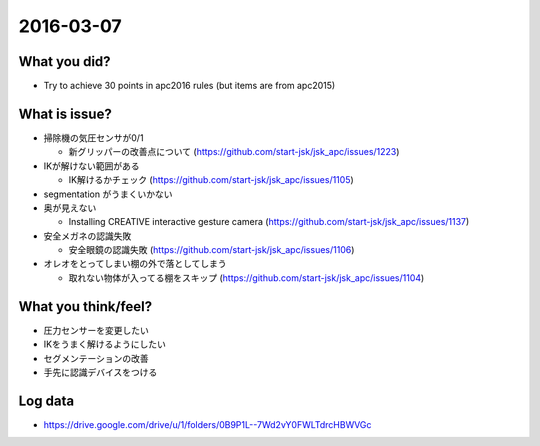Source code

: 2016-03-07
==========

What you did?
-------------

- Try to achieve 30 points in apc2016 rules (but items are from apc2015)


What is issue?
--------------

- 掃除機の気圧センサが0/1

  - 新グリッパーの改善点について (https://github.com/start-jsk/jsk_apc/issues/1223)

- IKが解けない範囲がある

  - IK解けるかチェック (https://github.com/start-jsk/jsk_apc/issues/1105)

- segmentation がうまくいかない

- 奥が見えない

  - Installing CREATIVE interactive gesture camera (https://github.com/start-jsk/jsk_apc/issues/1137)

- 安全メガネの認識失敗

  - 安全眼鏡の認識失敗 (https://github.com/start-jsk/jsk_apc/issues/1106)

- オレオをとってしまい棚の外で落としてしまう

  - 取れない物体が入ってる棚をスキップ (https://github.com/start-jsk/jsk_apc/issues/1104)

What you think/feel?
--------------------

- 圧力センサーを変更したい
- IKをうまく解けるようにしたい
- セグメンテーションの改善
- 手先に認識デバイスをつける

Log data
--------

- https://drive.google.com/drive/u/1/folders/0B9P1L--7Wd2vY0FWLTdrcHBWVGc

==

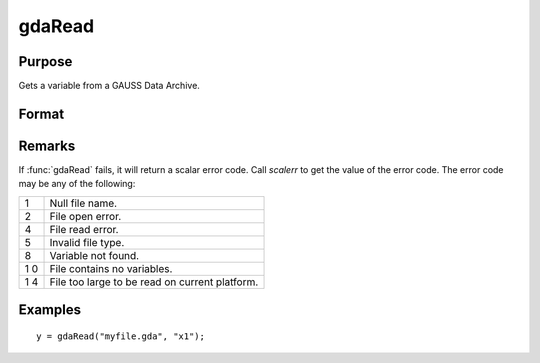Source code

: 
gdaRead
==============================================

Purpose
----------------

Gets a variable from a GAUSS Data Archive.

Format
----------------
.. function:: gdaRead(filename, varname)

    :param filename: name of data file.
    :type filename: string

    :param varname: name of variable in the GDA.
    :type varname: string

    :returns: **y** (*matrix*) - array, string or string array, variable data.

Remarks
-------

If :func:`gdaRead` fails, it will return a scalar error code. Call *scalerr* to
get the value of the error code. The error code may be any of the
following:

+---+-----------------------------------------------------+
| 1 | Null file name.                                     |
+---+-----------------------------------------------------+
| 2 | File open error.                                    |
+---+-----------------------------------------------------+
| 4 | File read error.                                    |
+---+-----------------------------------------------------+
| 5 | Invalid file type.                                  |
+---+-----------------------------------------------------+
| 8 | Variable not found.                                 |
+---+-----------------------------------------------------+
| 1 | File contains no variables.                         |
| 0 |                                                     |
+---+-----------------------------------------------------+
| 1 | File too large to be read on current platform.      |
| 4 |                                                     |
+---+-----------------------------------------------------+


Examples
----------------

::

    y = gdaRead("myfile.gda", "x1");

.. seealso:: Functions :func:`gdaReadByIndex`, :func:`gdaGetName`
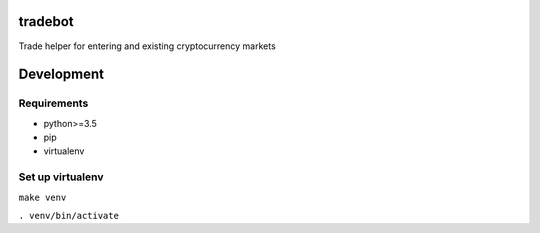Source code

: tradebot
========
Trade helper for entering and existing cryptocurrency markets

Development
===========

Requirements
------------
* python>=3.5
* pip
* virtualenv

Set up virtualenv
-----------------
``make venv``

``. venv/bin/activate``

* Job item
Work through the data above and give the number of lines in which "filename" appears; add nothing else.

* Result
3